Kaydet
a- | +A
Hırsızın hidâyeti "Abdülkadir Geylâni" küçükken yaşı bir gün, Tarlaya, çift sürmeye gitmiş idi gündüzün. Öküzün kuyruğundan, tutunmuş gider iken, Hayvan dile gelerek, konuştu ona birden. Dedi; (Ey Abdülkadir, şunu bil ki şüphesiz, Seni, bu işler için yaratmadı Rabbimiz.) Korktu ve eve geldi, dedi ki; (Anneciğim, Bana izin verirsen, Bağdat''a gideceğim. İlim tahsil etmektir, gitmekte asıl gâyem, Ayrıca evliyayı ziyaret ederim hem.) Annesi memnun olup, dedi ki; (Ey evladım, İlim öğrenmen idi, benim dahî muradım.) Koltuğunun altına, dikerek "Kırk altın"ı, Dedi ki; (Doğruluktan ayırma lisanını.) Abdülkadir böylece annesinden ayrılıp, Bağdat''a yola çıktı, bir kervana katılıp.
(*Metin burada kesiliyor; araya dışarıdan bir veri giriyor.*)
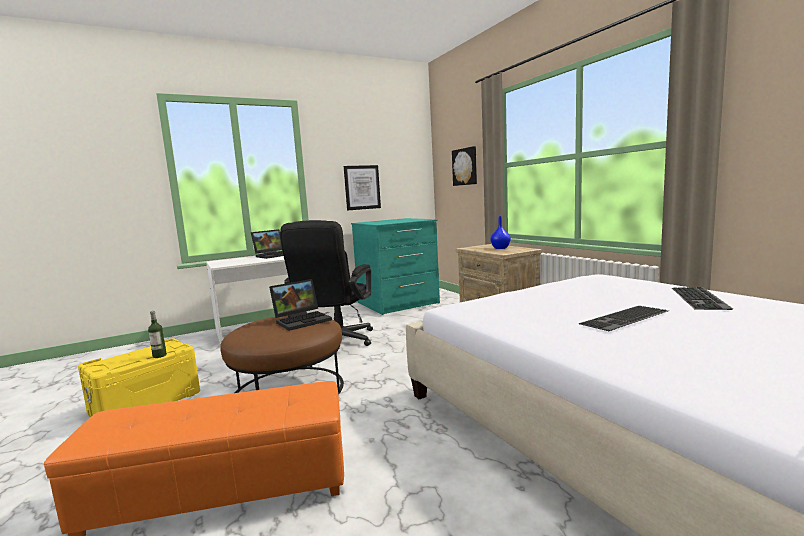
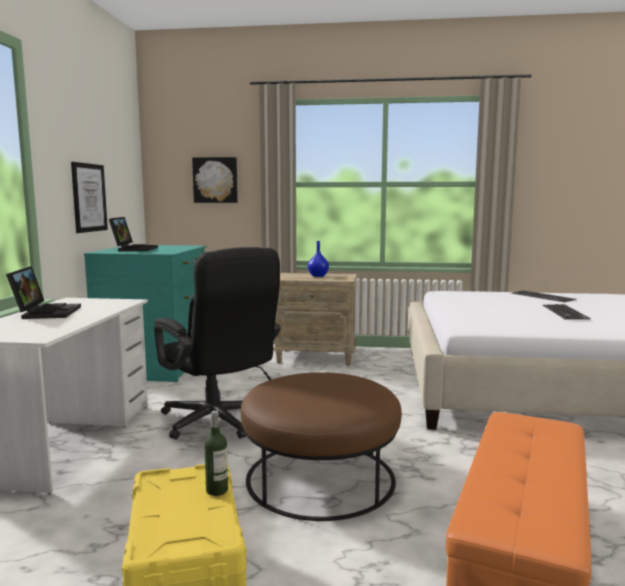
camera: 55 degrees left, 0 degrees up
(303, 320) = (322, 379): laptop -> laptop (134, 249)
Bir müddet yol gidip de, geçince Hemedan''ı, Âniden eşkıyalar bastılar bu kervanı. Kervanda mal ve eşya, var ise her ne kadar, Teker teker sorarak, ellerinden aldılar. Abdülkadir''e dahi, sordu ki bir eşkıya; (Ey çocuk, üzerinde neyin var mal ve eşya?) Dedi; (Benim sadece, kırk altınım var ki hem, Onları, koltuğumun altına dikti annem.) Reisleri gelerek, sordu ki ona tekrar; (Ey çocuk, doğru mudur, yanında altın mı var?) Dedi; (Evet efendim, kırk altınım var ki hem, Koltuğumun altına dikmişti tek tek annem.) Söylediği o yeri, sökerek eşkıyalar, Altınları görünce, şaşıp dona kaldılar. Reisleri dedi ki; (Pekâlâ ey evlâdım, Ne için doğrusunu söyledin, anlamadım. Eğer söylemeseydin, bulamazdık biz bunu, Niçin sen bile bile, söyledin doğrusunu!) Dedi ki; (Ben anneme, söz verdim ki efendim, Her ne olursa olsun, yalan söylemeyeyim. Doğrudan sapmamağa söz vermiştim anneme, Değer mi altın için, bu ahdimden dönmeme.) Reis bunu duyunca, başladı ağlamağa, Dedi; (Eyvah, benim de ahdim vardı Allah''a. Lâkin bunca senedir, yaparım eşkıyalık, Şu andan itibaren, tövbe ettim ben artık.) Diğer eşkıyalar da, bakarak bu reise, Dediler; (Bizler dahi, vazgeçtik öyle ise.) Hâlisâne tövbeyle, o gün bunca eşkıya, Aldıkları ne kadar var ise mal ve eşya, Tekrar sahiplerine vererek teker teker, O günden itibaren, o işi terk ettiler.